Stepping back, a look at the report shows either incompetence or bad intent, both by prosecutors and police: 

A Multnomah County judge on Monday ruled that senior prosecutors violated evidence discovery obligations in the high-profile murder case stemming from the 2014 fatal shooting of Ervaeua Herring.

They “failed miserably” to promptly share with the defense a Portland police detective’s notes reflecting a statement by a key cooperating witness who initially did not place one of the accused at the scene of the crime, Circuit Judge Gregory F. Silver ruled from the bench.

Judge Smith was not only unhappy with the senior prosecutors, but also with Detective Anthony Merrill:

That’s because Merrill’s summary failed to acknowledge that the witness, Latasha Davis, in a Feb. 22, 2016 interview with police and prosecutors, initially named five men who fired gunshots in the killing of Herring, and did not identify defendant Jeffrey Sims as among those. Merrill took notes of that interview but didn’t record it.
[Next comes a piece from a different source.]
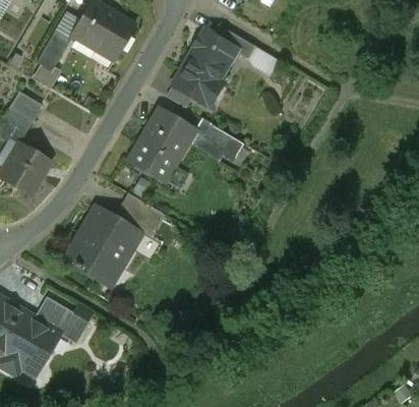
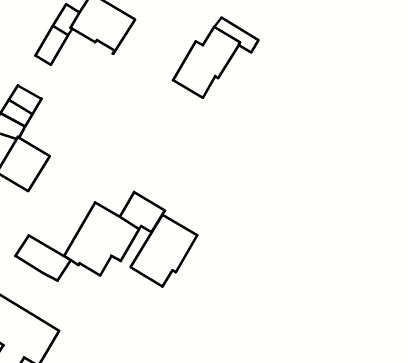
building: [127,109,193,180] -> [131,215,197,287]
building: [201,123,245,163] -> none
building: [33,298,87,343] -> [15,235,71,281]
All of this is enlightening and important. But, the real news may be this nugget: “During oral arguments, it was revealed that the district attorney’s office has changed its practice, directing prosecutors and police not to take notes during initial debrief meetings with potential cooperating witnesses [in cases with multiple defendants].” One must wonder, why would it be beneficial to refrain from taking notes during such critical meetings? The only goal for such a practice is to avoid generating documentary evidence that may later prove exculpatory. While blatantly attempting to circumvent a constitutional requirement to disclose exculpatory evidence is troubling enough, what about the other potential costs? Failing to take notes not only potentially undercuts a defendant’s right, but it also raises real questions about the quality of the overall investigation. Sooner or later, this practice will hinder the State’s ability to solve a crime. Though the public will never know and never be able to trace that outcome directly back to this practice, it is important to call out the real choice the DA’s office has made here: winning at all costs. Unfortunately, in Multnomah County, as in so many jurisdictions in this country, this is not a big surprise.